### INSTRUCTIONS TO FOLLOW
From the records below, copy each line that has the word "were" in it.

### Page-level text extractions

───

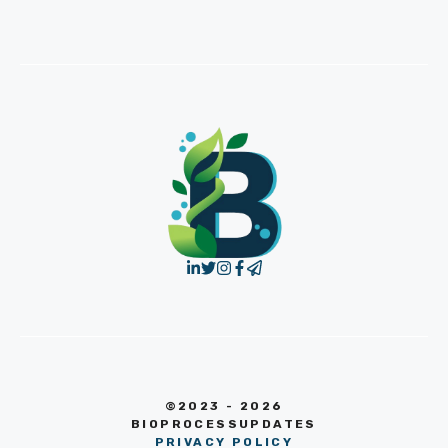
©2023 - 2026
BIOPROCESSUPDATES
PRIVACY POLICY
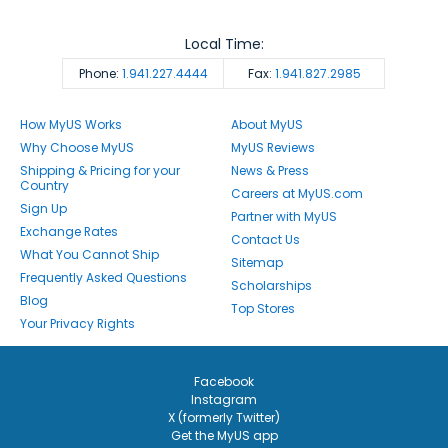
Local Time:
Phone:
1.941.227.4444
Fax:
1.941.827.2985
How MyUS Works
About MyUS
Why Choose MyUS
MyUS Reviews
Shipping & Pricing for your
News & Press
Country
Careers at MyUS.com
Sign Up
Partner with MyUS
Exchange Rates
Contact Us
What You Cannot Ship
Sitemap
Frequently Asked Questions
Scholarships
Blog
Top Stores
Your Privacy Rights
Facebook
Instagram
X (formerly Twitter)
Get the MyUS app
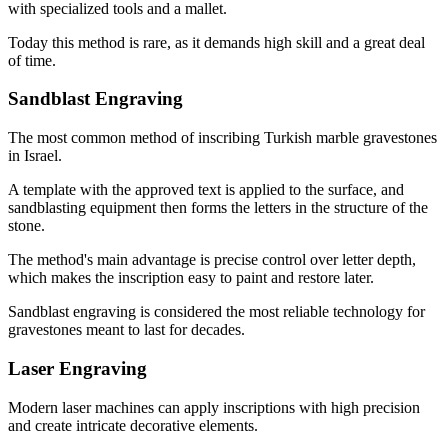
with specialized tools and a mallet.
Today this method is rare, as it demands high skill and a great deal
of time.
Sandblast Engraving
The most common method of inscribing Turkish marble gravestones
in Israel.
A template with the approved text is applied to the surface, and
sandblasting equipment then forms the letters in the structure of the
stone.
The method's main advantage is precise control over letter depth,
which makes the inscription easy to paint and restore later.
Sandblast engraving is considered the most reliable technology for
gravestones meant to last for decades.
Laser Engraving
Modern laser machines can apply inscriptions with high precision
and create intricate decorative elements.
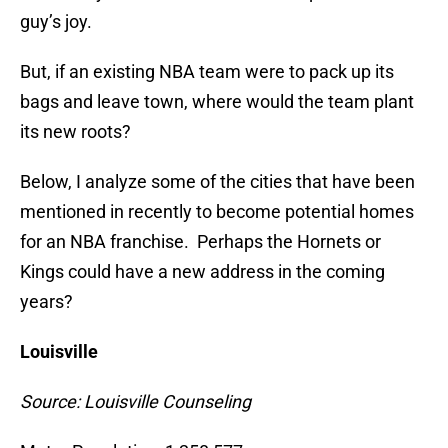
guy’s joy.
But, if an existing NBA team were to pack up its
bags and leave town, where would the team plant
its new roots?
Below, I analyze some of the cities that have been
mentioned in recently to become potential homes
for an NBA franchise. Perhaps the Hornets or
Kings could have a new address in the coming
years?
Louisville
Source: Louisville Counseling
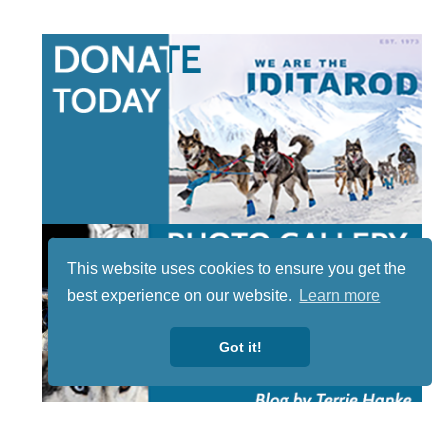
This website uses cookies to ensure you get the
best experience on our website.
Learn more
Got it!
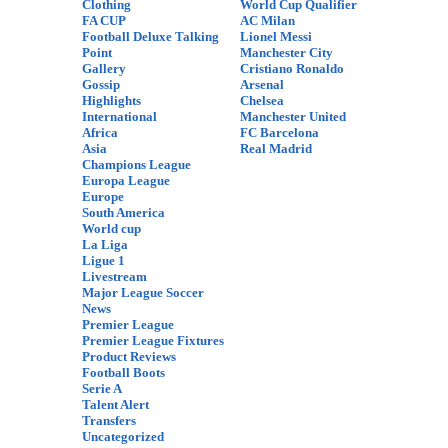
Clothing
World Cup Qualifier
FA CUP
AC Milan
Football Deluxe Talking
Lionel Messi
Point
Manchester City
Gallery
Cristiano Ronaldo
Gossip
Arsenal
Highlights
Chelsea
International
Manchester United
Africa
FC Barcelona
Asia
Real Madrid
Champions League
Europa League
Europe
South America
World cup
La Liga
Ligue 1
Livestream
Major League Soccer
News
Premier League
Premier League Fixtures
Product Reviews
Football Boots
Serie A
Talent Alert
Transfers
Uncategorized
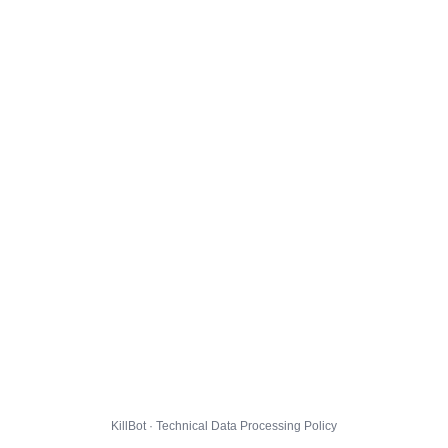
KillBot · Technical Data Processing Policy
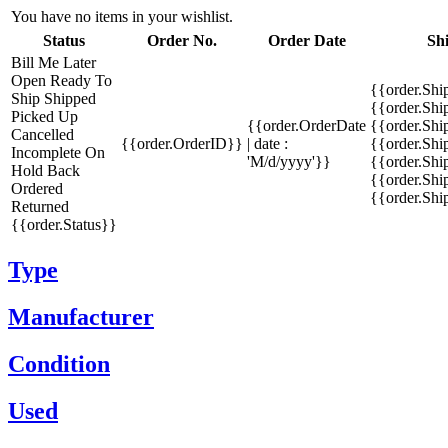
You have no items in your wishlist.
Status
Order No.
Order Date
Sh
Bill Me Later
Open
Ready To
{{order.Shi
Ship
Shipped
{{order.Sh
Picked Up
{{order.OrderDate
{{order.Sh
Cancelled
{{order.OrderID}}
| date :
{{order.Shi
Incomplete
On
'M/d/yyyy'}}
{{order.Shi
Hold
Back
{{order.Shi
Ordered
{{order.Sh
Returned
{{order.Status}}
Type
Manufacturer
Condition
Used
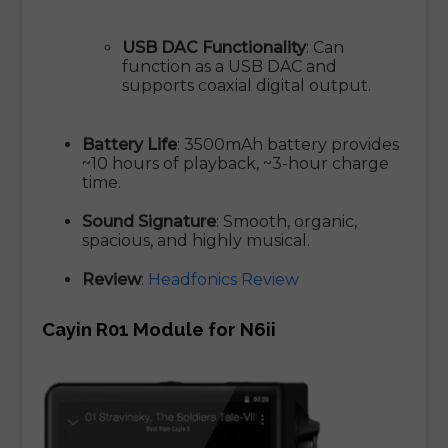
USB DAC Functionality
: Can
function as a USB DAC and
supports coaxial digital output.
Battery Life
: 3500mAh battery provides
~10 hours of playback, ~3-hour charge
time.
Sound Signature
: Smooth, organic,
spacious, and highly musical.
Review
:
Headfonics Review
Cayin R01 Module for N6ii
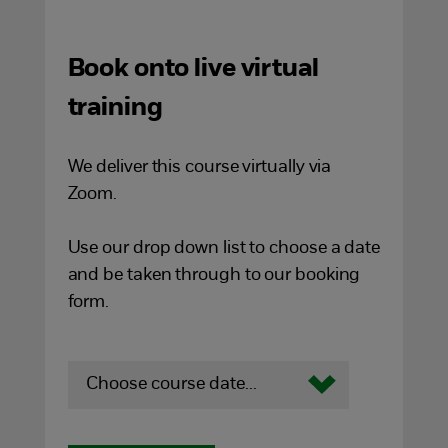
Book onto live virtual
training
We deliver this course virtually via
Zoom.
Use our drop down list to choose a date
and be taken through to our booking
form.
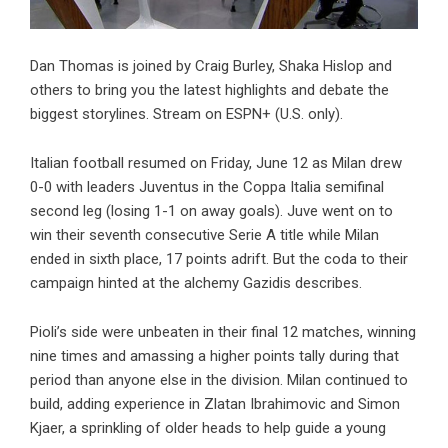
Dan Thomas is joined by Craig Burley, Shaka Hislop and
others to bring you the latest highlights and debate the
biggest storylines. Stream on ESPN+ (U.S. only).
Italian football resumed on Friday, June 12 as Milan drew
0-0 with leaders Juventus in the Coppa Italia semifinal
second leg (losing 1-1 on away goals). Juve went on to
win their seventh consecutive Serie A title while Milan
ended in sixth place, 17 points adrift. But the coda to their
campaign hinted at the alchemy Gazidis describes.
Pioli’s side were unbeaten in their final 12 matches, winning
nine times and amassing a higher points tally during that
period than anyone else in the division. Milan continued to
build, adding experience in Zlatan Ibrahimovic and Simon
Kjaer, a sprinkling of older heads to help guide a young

───

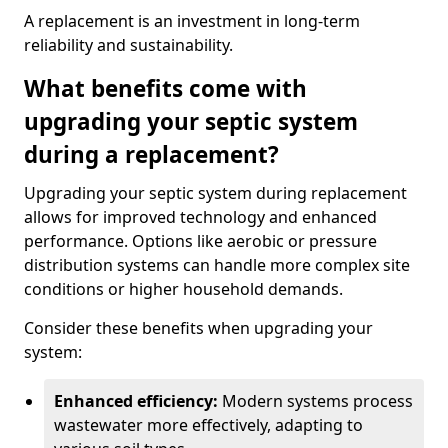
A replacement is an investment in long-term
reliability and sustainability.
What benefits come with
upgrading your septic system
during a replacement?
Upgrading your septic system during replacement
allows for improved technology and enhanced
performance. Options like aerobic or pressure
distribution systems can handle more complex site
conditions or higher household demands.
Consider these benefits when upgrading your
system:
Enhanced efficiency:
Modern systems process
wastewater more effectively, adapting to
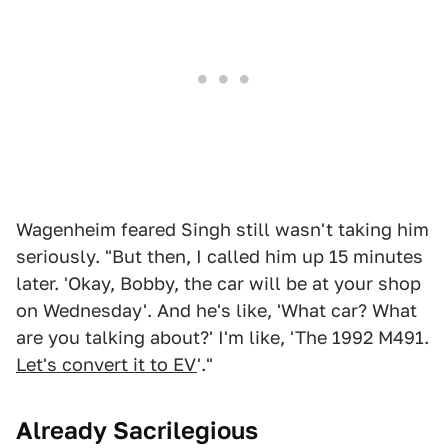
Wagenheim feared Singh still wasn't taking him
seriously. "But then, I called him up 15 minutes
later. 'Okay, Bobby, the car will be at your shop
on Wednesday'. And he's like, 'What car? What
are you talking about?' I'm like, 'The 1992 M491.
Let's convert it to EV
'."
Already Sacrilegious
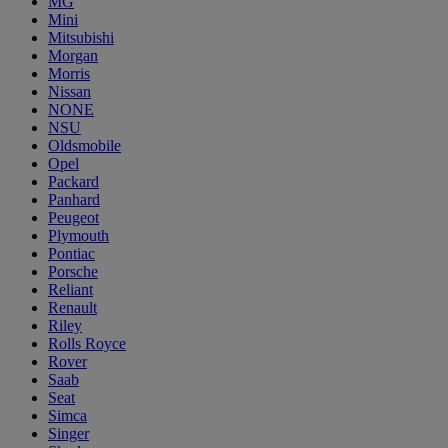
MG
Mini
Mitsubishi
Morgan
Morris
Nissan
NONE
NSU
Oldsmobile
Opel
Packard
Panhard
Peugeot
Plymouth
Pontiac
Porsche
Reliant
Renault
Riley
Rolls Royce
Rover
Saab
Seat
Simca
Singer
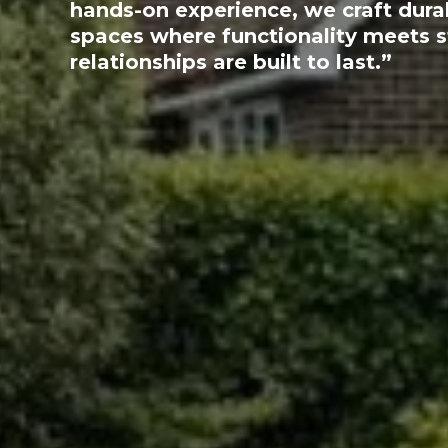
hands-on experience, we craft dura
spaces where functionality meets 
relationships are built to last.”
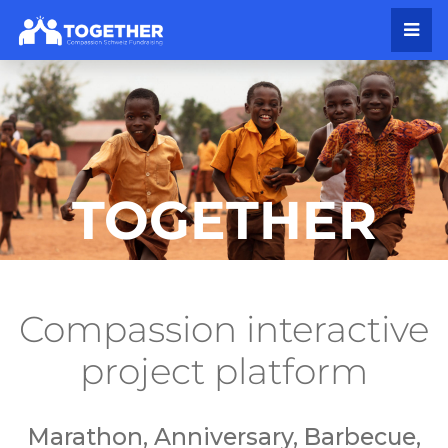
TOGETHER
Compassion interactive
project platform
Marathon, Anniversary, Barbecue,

───

### FINISHED EXERCISE
But, if an existing NBA team were to pack up its
Pioli’s side were unbeaten in their final 12 matches, winning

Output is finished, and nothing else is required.